[EXERCISE BRIEF]:
Work through the entries below and show every line in which "green" is found.

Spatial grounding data
☆ ☆ ☆ ☆ ☆ ☆ ☆

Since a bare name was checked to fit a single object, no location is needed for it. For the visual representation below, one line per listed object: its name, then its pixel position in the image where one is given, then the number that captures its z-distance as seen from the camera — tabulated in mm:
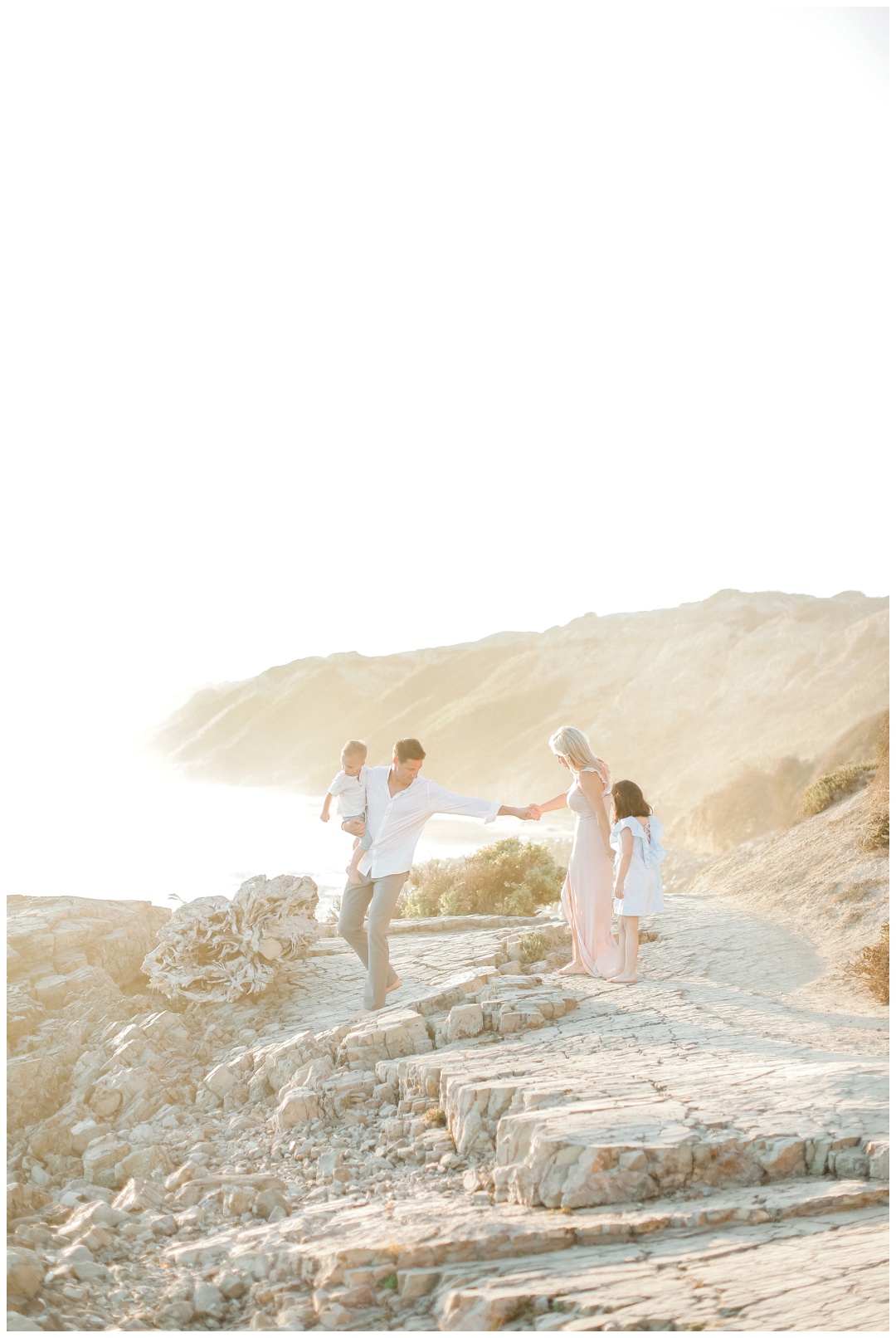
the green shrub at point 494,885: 12641
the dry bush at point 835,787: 15070
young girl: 8094
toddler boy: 8109
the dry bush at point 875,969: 8219
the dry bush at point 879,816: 11961
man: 7680
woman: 8031
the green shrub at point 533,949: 9508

☆ ☆ ☆ ☆ ☆ ☆ ☆

[WRITTEN RESPONSE]:
the green shrub at point 494,885: 12641
the green shrub at point 533,949: 9508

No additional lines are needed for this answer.